Not, of course, that he's repudiated alcohol-fueled up-fucking. "I love drinking," he says, "though I certainly don't want to wind up like [his hero, country singer] Townes Van Zandt, who pretty much drank himself to death. That would be a bitch.
"Mostly I do it to attain pleasure rather than escape pain, though I do find life kind of boring. If there were a good reason to quit drinking, I would. But unless you're losing jobs and losing friendships, I think you're probably okay.
"We don't get angry when we drink. We just do really dumb, life-threatening shit, like falling through ice, which is sweet in the sense that it gives me a story to tell. I know it's a dumb way to look at it, but if I didn't have a true story to tell, I'd feel like a fraud."
The instrumental accompaniment on Flatlands is as rote as it is deft, and melodic interest is very sparse indeed, perhaps surprisingly so given that the composer is a musically literate multi-instrumentalist. That, though, turns out to be by design. "I worry that a pretty melody would distract from what I'm singing. I love a good tune, but I'd rather listen to Tom Waits anytime."
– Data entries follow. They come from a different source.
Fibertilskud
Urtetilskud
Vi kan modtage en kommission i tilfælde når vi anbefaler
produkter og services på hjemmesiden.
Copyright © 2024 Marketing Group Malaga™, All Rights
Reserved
Thomas finishes the second of the two PBRs he's brought along for self-fortification to an inquisitor's home, runs a surprisingly tiny hand through flame-colored hair, and admits, "I want to get out of town. In Austin every Saturday afternoon you can see Merle Haggard's old Tele-picker Red Volkert at the Continental Club. Every night of the week you can go see something fairly mind-blowing. But in Madison I very rarely see anything that makes me think, 'God, I need to get my shit together!' It's nice here, but I don't feel challenged to do better."
He looks accusingly at his two empty bottles and shakes his head. "I'd quit playing music in a second if I thought I could be happy doing something else."